Потом я молчал, опустив голову. Вот я услышал слова каана:

— Туатамур, верный мой! Везирь Киренен сказал вчера так: в направлении стрелы третьего Разбойника ночного неба живет буйное племя Дешт-Кипча. Они не платят нам ежегодно двадцать тысяч котловых овец, они не слыхали полетов наших стрел… Ты пойдешь туда. Ты возьмешь с собой Джебе и Субут-бия. Первый молод, второй стар. Решимость и хитрость — буякши!

Я стал думать. Когда бывает третье полнолунье осени, тогда надо ждать первого новолунья зимы. Когда бывает зимний ветер — коням трудно рыть снег, людям скрывать следы, стреле летать далеко. Пятигодовалый верблюд сломает ногу, если попадет в мышиную нору. Я сказал про это каану.

Чингис — мир ему и радость сада! — раздумчиво теребил гагатовую пуговицу халата. Он закрыл глаза и запахнул халат. По халату были черные и красные полосы: одна — черная, другая — красная, но между ними белая звезда. Справа Чингиса сидела Бурте-Кугинь, мать сыновей, и та, черноволосая Кенджу, которою хотел откупиться Алтан.

Я повторил про верблюда. Тут вскочила Ытмарь. Женщина скорее дабылбаз укроет у себя за пазухой, нежели крупинку гнева в глазах! Я удивился: у меня было много шрамов от залеченных ран, а рана сообщает воину большую мудрость, нежели женщине ее красивость. Она крикнула:

— Тенебис! Мне говорили мои разведчики: туда девяносто дней езды. Весна принесет победу. С тобой хакан отпустит меня, а — где я, там не бывает кривого удара стрелы. Ты не так стар, чтобы бояться, что кости заболят от долгой езды!

Мне было тогда лет четыре с половиной раза по двенадцать. Я взял городов втрое, а ран у меня — вчетверо. Я сжег Нишабур и Термиз. Я пробил стены Балха и Бедехшана.
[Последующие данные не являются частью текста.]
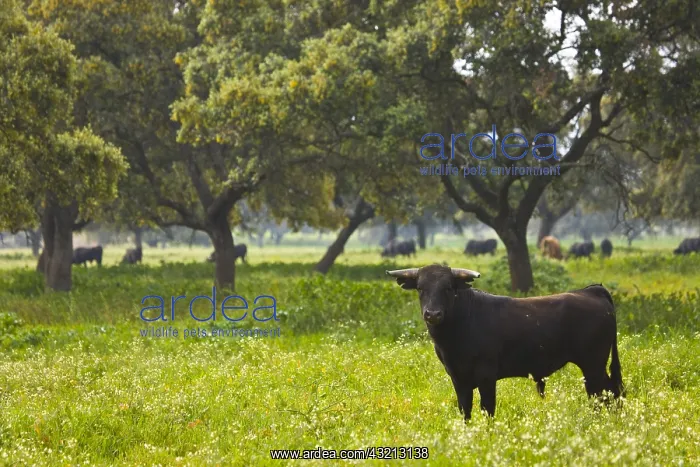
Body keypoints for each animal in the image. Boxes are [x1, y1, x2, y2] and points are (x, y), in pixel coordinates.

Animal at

Я снял ворота с Конкирата. Расстояние между моими ногами было в пятьдесят фарсангов. Я был батырь-дудурга.

Но я склонился с покорностью верного к подножью престола. Чингис любил Ытмарь. Хга, никто не знает счета своим будущим дням!

Я спросил:

— Когда прикажешь, хакан, созвать курултай? Каан сказал:

— Сегодня в ночь. Я повторил:

— Сегодня в ночь. Эйе! Когда поход? Чингис сказал:

— Завтра, — когда Железный Кол наклонится над юртом.

Я повторил:

— Завтра.

А Ытмарь хлопнула в ладоши, и клубок синего шелка, ненужный в военном обиходе, покатился прочь.

— Завтра на рассвете бить в большой барабан.

Я встал. Я отдал приветствие. Я пошел домой. Ночь проходила светлая и чистая, словно омытая верблюжьим молоком. У костров говорили про меня.